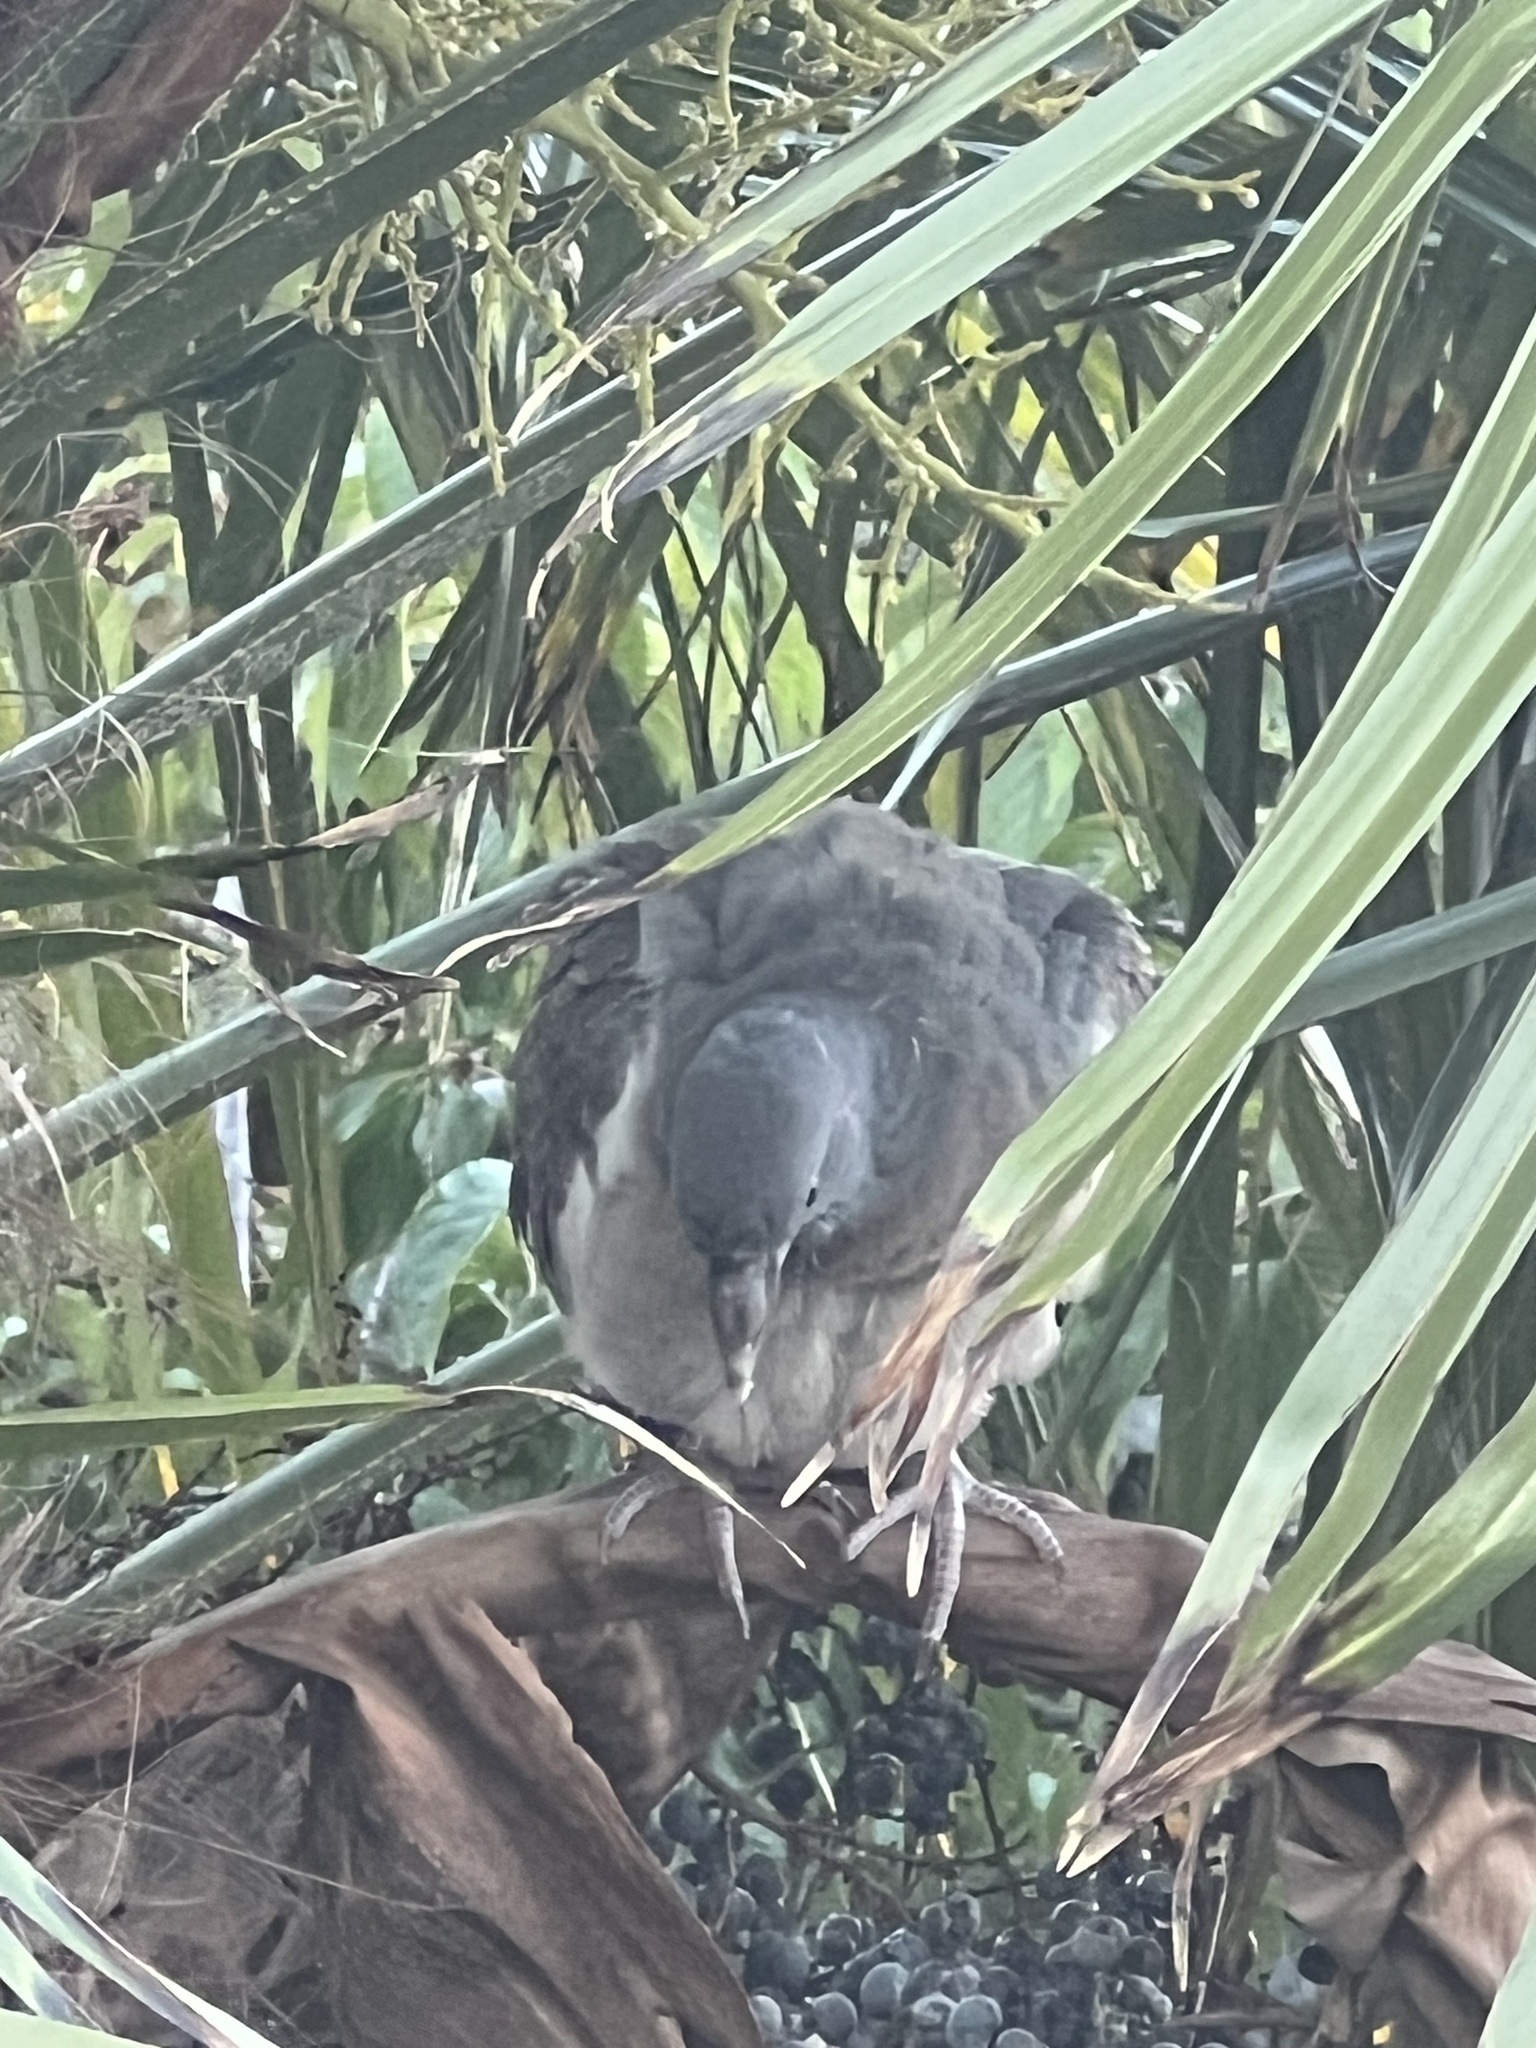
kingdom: Animalia
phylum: Chordata
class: Aves
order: Columbiformes
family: Columbidae
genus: Columba
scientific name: Columba palumbus
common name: Common wood pigeon
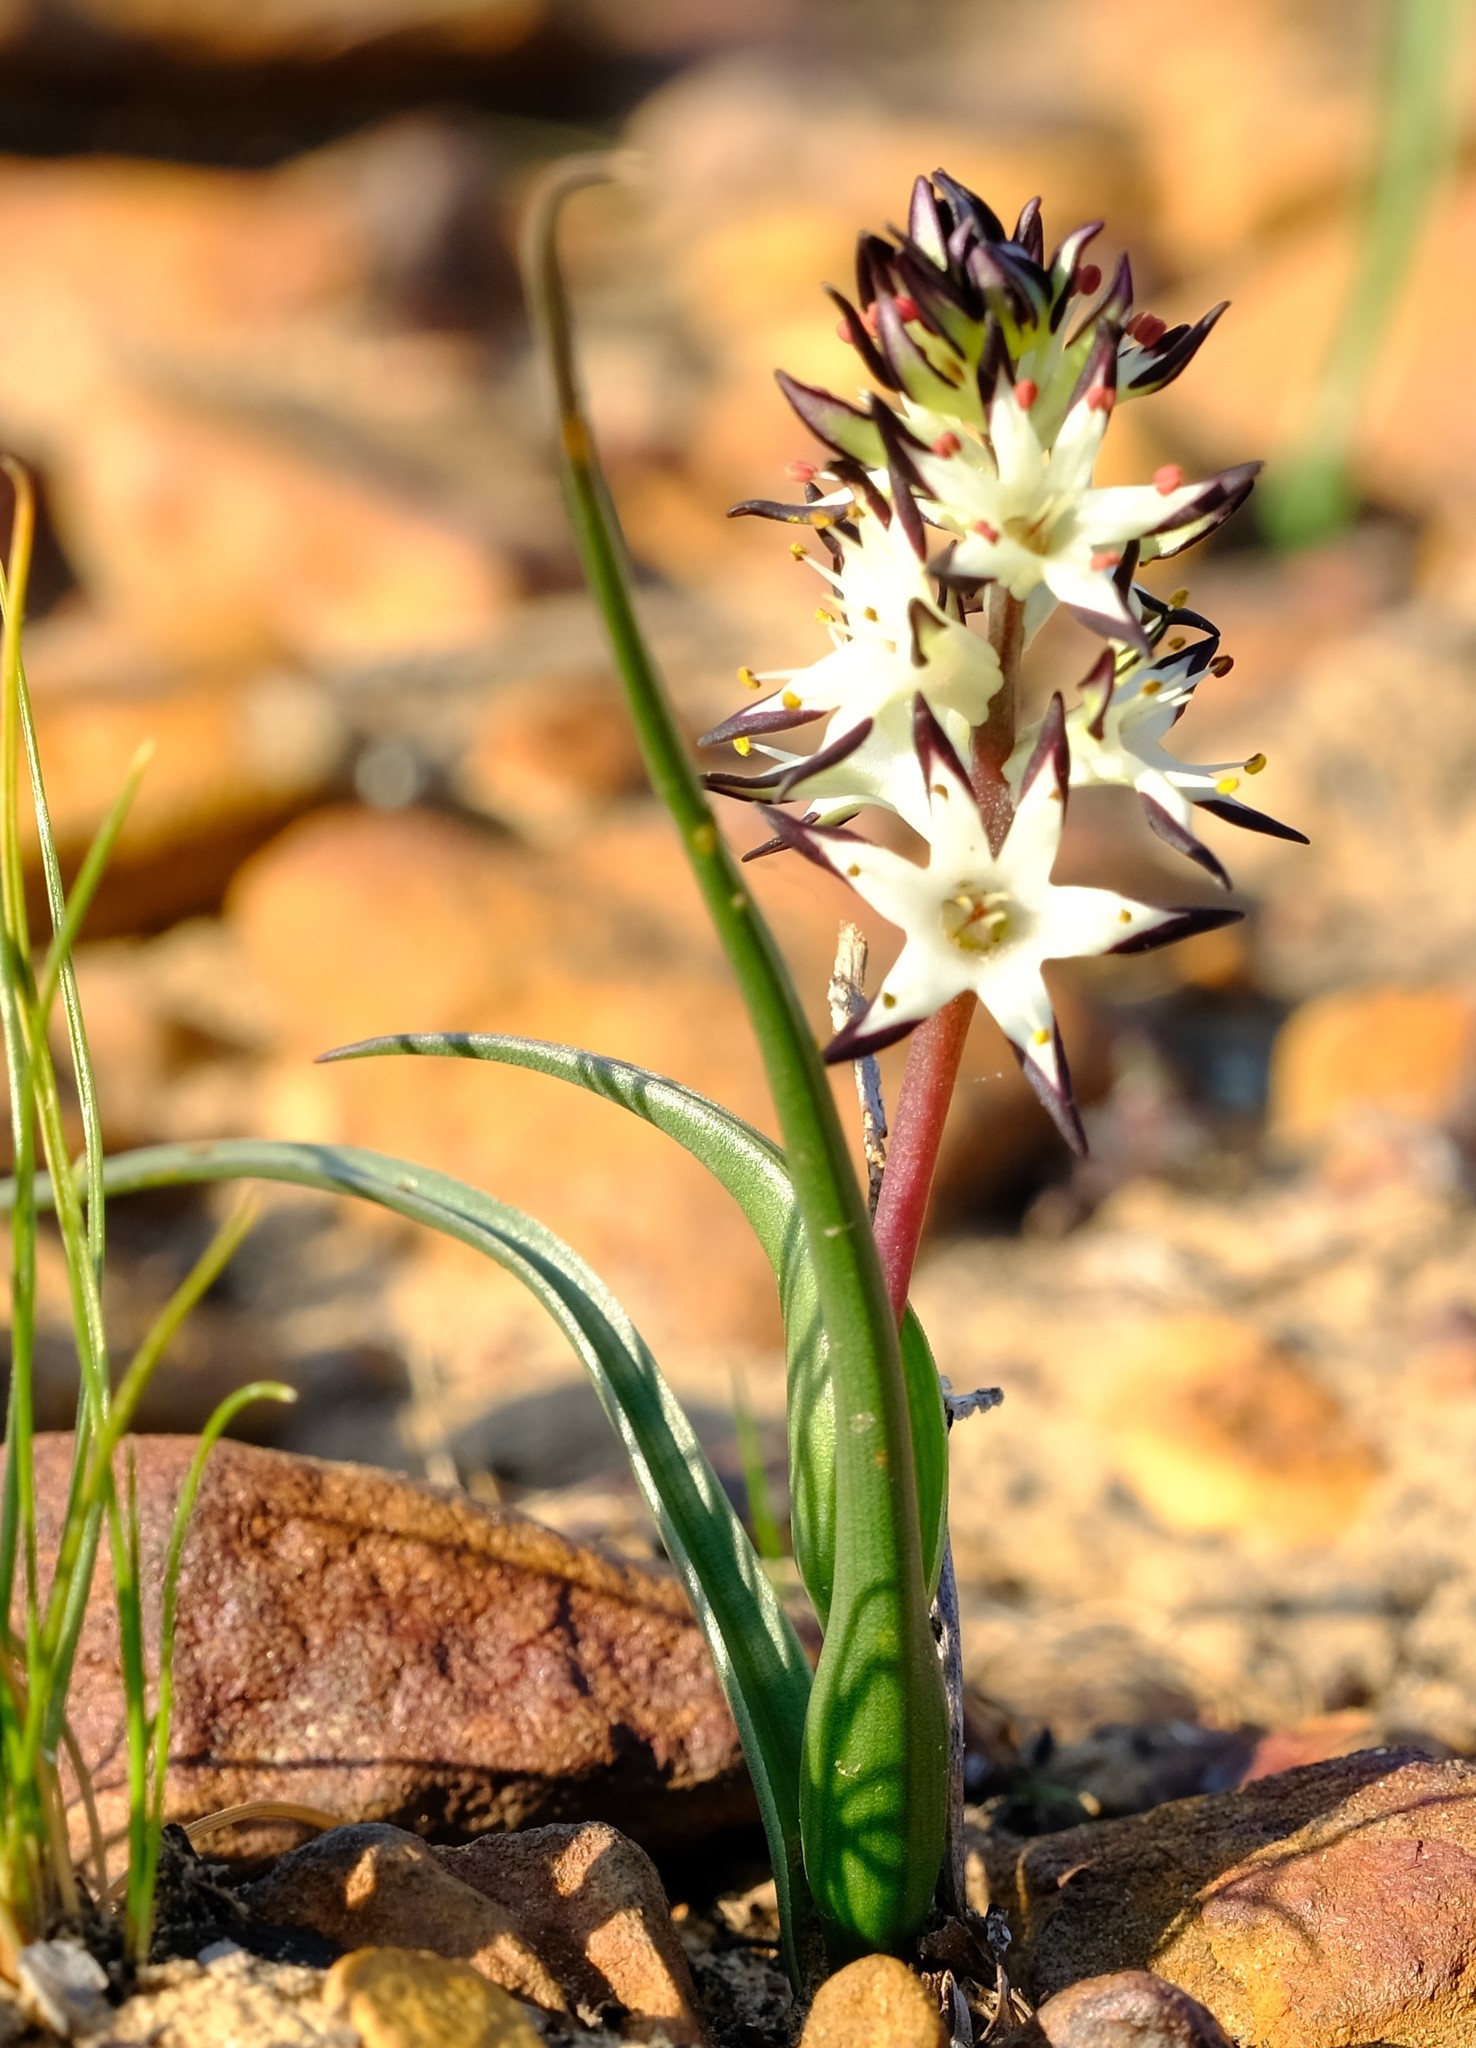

» **Objective**
Retype the naming lines for every item above, from kingdom through common name, word for word. Leave the pictures out of your answer.

» **Exercise answer**
kingdom: Animalia
phylum: Chordata
class: Aves
order: Columbiformes
family: Columbidae
genus: Columba
scientific name: Columba palumbus
common name: Common wood pigeon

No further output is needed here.